> TRY IT
From the heat equation thread below, copy word for word the stretch that starts at "Suppose we want" and stops after "the heat equation.".

** SUPPLIED PASSAGE follows **

Solution to a Sturm–Liouville problem

Question

Suppose we want to find a solution to the following Sturm-Liouville problem: \begin{align} &u_t=u_{xx},\quad 0\leq x\leq\pi,\ t>0\\\ &u(x,0)=x\\ &u(0,t)=u(\pi,t)=0 \end{align} I thought about just using separation of variables to compute the series solution, that is, look for solutions of the form: \begin{equation} u(x,t)=X(x)T(t) \end{equation} But i've not been able to quite get the fourier coefficients right, and therefore I can't seem to find the solution. Summarizing, I want to know what is the actual solution to the heat equation.

Answer 1

When you set $u(x,t)=X(x)T(t)$, then you can use separation of variables to solve the resulting equations: $$ \frac{T'(t)}{T(t)} = \lambda = \frac{X''(x)}{X(x)} \\ X(0)=X(\pi)=0. $$ This gives $X_n(x)=\sin(nx)$ for $n=1,2,3,\cdots,$ with corresponding $\lambda_n=-n^2$ and $T_n(t)=e^{-n^2 t}$. The general solution is $$ u(x,t)=\sum_{n=1}^{\infty}C_ne^{-n^2 t}\sin(nx) $$ where the constants $C_n$ are determined by $$ x= u(x,0)=\sum_{n=1}^{\infty}C_n\sin(n x). $$ Therefore, $$ \int_0^{\pi}x\sin(n x)dx = C_n\int_0^{\pi}\sin^2(n x)dx \\ C_n = \frac{\int_0^{\pi}x\sin(n x)dx}{\int_0^{\pi}\sin^2(n x)dx} $$ The full solution is $$ u(x,t)=\sum_{n=1}^{\infty}\frac{\int_0^{\pi}x\sin(n x)dx}{\int_0^{\pi}\sin^2(n x)dx}e^{-n^2 t}\sin(n x). $$ The denominator is easily evaluated: $$ \int_0^{\pi}\sin^2(nx)dx = \frac{1}{2}\int_0^{2\pi}\sin^2(nx)dx \\ = \frac{1}{4}\int_0^{2\pi}\sin^2(nx)+\cos^2(nx) dx = \frac{\pi}{2} $$

** End of SUPPLIED PASSAGE **
** SUPPLIED RECORDS follows **

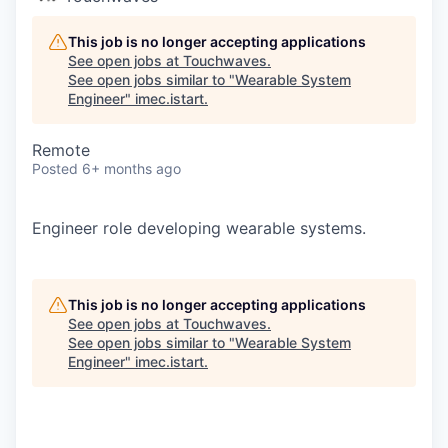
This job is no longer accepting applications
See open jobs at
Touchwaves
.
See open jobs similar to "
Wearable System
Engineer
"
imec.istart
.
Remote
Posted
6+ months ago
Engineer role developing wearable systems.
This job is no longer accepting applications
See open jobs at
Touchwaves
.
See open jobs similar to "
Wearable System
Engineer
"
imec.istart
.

** End of SUPPLIED RECORDS **
** SUPPLIED RECORDS follows **

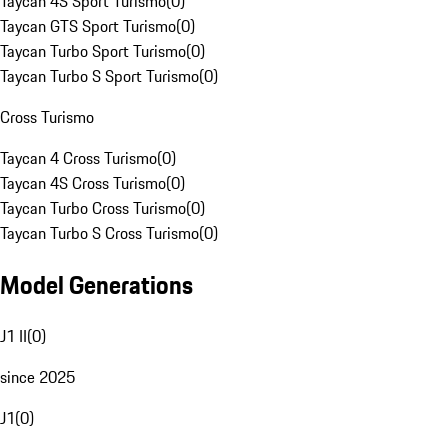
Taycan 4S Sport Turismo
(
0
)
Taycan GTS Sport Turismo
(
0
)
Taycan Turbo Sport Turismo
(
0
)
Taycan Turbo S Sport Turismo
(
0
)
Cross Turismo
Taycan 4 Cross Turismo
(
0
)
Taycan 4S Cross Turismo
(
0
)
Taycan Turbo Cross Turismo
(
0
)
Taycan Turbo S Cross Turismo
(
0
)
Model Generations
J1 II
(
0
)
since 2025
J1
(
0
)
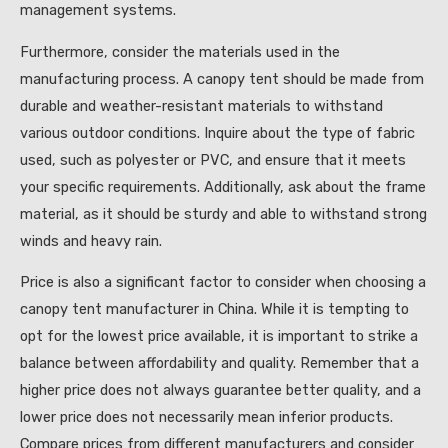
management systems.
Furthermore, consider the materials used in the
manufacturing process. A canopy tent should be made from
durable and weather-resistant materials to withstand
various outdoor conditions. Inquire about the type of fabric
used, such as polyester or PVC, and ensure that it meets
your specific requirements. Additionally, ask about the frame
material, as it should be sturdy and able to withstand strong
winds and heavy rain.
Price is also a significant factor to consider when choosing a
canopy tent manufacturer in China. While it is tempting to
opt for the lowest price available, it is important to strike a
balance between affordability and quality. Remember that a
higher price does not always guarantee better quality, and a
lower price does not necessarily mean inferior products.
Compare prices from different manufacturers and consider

** End of SUPPLIED RECORDS **
** SUPPLIED RECORDS follows **

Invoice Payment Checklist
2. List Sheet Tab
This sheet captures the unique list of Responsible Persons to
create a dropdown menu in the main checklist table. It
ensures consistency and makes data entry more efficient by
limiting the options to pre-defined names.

** End of SUPPLIED RECORDS **

> FINISHED EXERCISE
Suppose we want to find a solution to the following Sturm-Liouville problem: \begin{align} &u_t=u_{xx},\quad 0\leq x\leq\pi,\ t>0\\\ &u(x,0)=x\\ &u(0,t)=u(\pi,t)=0 \end{align} I thought about just using separation of variables to compute the series solution, that is, look for solutions of the form: \begin{equation} u(x,t)=X(x)T(t) \end{equation} But i've not been able to quite get the fourier coefficients right, and therefore I can't seem to find the solution. Summarizing, I want to know what is the actual solution to the heat equation.